My first sailboat was the Victoria 18 which I purchased on a whim during a particularly boring day. I didn't even know how to sail, but figured it would not hurt to learn. Four months later I upgraded to a 1997 MacGregor 26X named "Doris Decker," my grandmother's maiden name.
Although this boat needs only 8" of water to float, here we have substantially less. This photo was taken on July 4th weekend 1997 near (on?) Shackleford Banks, NC. The 26X is a great boat and it does everything that it is marketed as doing. The company advertises it for a very low price, but in actuality figure on spending about $20-25k to outfit one, unless you have your own engine already (which I did). I was quite happy with this boat, and I sold it because I decided I wanted to build my own boat - that is what started the Martha Jane project. At one time there were as many as five MacGregor 26X's in our sailing club, the Triangle Sailing Association.
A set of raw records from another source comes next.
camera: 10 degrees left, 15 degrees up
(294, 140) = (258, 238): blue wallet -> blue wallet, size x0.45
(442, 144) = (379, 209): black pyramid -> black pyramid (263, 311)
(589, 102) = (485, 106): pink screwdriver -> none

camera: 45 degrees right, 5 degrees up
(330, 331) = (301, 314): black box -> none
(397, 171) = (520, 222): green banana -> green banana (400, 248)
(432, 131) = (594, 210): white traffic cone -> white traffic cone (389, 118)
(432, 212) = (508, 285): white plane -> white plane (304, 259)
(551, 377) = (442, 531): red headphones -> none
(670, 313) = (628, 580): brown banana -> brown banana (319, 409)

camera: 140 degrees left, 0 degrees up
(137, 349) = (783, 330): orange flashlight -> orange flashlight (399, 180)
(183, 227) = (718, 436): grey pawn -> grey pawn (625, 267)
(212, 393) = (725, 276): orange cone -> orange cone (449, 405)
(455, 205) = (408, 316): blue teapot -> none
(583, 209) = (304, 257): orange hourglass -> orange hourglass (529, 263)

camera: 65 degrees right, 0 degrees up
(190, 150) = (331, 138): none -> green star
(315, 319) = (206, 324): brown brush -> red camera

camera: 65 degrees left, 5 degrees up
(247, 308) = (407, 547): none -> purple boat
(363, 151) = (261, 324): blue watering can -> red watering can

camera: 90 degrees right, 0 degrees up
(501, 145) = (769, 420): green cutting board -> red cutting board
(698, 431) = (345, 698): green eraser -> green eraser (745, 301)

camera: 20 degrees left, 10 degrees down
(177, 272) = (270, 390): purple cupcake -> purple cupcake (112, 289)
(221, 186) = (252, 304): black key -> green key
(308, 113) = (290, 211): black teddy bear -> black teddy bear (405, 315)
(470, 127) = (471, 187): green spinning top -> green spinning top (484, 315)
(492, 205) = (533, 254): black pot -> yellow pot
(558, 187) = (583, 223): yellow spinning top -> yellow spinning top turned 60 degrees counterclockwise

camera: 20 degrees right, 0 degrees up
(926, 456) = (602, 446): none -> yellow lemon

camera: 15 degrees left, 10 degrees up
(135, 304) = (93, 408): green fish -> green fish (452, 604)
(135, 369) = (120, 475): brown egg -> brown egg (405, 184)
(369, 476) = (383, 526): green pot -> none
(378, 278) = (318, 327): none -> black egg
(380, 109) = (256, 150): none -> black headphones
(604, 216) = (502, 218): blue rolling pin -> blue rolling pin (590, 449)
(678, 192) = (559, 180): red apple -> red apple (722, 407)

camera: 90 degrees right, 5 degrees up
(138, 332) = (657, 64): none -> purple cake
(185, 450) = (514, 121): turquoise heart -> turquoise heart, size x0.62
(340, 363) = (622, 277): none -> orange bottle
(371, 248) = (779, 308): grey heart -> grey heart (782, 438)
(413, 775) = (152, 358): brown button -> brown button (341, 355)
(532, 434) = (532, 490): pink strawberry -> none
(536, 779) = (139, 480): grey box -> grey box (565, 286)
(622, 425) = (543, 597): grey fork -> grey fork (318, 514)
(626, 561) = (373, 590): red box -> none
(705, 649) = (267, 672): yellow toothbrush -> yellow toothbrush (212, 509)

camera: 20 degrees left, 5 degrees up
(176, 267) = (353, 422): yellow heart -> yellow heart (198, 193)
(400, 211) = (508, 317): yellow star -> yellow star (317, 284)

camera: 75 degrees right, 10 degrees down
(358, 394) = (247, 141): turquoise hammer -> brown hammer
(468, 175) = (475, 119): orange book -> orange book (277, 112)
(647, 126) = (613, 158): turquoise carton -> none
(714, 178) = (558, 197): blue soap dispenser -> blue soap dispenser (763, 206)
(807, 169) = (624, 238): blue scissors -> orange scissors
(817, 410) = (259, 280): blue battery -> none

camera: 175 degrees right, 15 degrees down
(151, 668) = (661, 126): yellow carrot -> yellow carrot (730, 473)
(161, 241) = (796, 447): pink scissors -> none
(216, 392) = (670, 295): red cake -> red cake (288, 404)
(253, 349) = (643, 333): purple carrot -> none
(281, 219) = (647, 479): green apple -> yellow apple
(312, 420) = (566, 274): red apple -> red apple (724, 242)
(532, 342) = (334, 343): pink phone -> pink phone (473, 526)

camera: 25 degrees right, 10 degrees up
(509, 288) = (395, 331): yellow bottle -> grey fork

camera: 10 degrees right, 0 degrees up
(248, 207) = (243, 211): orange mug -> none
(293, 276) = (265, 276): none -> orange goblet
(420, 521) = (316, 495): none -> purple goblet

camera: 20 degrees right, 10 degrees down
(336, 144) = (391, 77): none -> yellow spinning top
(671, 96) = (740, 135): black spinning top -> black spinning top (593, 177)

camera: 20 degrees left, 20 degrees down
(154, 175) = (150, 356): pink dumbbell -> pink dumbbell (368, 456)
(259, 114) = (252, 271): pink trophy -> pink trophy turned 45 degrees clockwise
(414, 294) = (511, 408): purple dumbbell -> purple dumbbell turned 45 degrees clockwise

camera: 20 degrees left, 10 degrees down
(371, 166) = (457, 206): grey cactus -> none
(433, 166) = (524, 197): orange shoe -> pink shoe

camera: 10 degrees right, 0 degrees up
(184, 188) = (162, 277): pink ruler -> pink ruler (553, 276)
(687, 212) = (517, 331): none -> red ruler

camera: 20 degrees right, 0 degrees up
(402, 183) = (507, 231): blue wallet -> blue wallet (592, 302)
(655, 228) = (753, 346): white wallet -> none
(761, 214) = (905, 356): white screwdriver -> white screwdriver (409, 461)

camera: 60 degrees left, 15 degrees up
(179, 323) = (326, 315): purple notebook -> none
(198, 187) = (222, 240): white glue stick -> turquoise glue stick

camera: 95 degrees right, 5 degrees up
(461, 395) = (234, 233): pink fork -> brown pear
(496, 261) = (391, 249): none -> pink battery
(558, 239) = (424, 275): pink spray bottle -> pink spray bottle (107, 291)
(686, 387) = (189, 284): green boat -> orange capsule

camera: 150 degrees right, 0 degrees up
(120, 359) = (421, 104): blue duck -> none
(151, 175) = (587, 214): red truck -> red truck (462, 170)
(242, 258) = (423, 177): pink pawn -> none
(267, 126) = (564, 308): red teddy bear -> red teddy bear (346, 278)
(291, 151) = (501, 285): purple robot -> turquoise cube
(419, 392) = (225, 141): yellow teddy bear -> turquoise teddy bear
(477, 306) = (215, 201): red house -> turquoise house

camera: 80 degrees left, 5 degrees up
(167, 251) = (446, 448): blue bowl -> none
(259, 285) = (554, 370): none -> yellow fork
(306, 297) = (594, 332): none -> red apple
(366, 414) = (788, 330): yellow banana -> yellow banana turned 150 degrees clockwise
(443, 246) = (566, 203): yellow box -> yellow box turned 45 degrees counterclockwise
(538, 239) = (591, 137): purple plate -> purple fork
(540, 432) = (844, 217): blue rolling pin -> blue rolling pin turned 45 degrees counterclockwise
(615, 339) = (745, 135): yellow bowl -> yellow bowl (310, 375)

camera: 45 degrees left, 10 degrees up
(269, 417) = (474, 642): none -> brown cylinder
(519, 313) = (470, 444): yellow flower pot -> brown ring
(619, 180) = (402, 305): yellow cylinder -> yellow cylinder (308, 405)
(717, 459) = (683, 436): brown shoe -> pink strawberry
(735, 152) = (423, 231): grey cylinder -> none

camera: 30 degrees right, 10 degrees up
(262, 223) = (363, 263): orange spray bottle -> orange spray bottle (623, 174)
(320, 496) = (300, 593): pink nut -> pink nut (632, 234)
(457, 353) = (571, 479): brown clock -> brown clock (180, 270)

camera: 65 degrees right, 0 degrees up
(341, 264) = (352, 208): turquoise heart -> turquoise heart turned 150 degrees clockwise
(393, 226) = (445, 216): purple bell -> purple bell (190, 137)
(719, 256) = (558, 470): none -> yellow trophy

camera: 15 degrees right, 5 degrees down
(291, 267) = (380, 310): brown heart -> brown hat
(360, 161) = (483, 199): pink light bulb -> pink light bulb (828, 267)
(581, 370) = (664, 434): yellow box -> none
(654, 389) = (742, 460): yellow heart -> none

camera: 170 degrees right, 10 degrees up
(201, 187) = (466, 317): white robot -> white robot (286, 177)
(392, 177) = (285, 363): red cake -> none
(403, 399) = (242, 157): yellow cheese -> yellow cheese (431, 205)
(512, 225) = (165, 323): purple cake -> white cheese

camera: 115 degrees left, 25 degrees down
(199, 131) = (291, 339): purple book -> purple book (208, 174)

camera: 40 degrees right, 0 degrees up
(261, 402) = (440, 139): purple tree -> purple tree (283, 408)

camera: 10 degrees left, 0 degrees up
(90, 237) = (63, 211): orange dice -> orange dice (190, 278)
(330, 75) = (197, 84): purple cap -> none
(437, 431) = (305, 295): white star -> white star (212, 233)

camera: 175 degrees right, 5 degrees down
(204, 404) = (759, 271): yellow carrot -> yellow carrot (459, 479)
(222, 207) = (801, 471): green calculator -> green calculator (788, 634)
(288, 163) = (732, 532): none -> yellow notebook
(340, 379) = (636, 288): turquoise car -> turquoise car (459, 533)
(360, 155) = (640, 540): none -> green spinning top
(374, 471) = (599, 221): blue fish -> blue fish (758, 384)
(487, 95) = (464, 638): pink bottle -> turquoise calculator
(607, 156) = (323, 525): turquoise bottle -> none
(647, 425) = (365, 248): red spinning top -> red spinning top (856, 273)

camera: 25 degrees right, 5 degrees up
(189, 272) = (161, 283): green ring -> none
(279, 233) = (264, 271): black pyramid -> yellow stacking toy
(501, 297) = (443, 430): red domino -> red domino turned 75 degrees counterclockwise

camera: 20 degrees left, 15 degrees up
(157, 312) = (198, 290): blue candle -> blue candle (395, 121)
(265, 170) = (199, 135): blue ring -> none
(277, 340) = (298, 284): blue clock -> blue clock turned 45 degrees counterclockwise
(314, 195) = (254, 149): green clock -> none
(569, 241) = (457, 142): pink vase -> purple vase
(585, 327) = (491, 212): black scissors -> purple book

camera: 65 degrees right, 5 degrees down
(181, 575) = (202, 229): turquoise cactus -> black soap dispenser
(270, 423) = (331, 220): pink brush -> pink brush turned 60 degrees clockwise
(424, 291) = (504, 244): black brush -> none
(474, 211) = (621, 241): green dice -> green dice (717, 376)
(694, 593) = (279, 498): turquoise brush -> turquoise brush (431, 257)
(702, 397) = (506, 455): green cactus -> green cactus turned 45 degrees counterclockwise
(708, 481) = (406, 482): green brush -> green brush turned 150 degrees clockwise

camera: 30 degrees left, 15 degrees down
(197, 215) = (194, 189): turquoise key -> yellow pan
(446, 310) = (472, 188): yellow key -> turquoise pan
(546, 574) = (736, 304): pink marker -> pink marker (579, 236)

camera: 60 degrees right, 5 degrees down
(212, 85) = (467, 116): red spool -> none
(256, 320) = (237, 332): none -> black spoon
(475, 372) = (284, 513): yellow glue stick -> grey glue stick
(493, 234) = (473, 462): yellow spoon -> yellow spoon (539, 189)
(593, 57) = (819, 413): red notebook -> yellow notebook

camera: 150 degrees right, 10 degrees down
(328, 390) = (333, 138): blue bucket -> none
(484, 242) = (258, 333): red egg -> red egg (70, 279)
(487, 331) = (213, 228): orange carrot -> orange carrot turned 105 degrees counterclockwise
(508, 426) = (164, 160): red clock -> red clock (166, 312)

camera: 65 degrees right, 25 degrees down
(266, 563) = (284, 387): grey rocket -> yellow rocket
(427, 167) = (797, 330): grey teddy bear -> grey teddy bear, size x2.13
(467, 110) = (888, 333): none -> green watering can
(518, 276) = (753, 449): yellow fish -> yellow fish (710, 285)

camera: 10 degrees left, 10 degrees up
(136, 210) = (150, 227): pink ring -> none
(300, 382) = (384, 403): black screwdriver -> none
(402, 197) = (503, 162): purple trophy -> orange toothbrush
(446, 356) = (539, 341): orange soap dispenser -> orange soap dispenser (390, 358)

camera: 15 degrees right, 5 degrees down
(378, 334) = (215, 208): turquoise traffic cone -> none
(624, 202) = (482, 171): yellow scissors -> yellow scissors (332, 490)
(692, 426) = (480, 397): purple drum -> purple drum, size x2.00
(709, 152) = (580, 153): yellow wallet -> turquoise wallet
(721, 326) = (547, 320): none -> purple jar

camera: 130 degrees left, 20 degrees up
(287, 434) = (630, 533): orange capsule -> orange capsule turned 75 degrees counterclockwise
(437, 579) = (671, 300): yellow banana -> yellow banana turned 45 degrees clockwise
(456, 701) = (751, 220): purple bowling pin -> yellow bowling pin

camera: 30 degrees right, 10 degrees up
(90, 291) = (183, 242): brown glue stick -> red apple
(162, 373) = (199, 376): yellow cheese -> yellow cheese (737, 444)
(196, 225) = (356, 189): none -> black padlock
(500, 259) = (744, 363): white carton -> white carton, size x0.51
The only thing that I do not like about the MacGregor is that the trailer can't take the weight of the boat when fully loaded. I found that I needed to keep all my camping gear, food, water, etc. in my towing vehicle when trailering. A double-axle trailer would be much better.
Three MacGregor 26X's and their proud owners. Left to right: Stockstill '97 model, Lewandowski '98 model, Wickle '96 model. We are anchored in the bight near Cape Lookout, NC. Shallow draft boats are great. Simon used his mast crutch, jammed into the mud in the water, for a camera stand to facilitate our self portrait.
Us from the back side. We had a blast with these boats.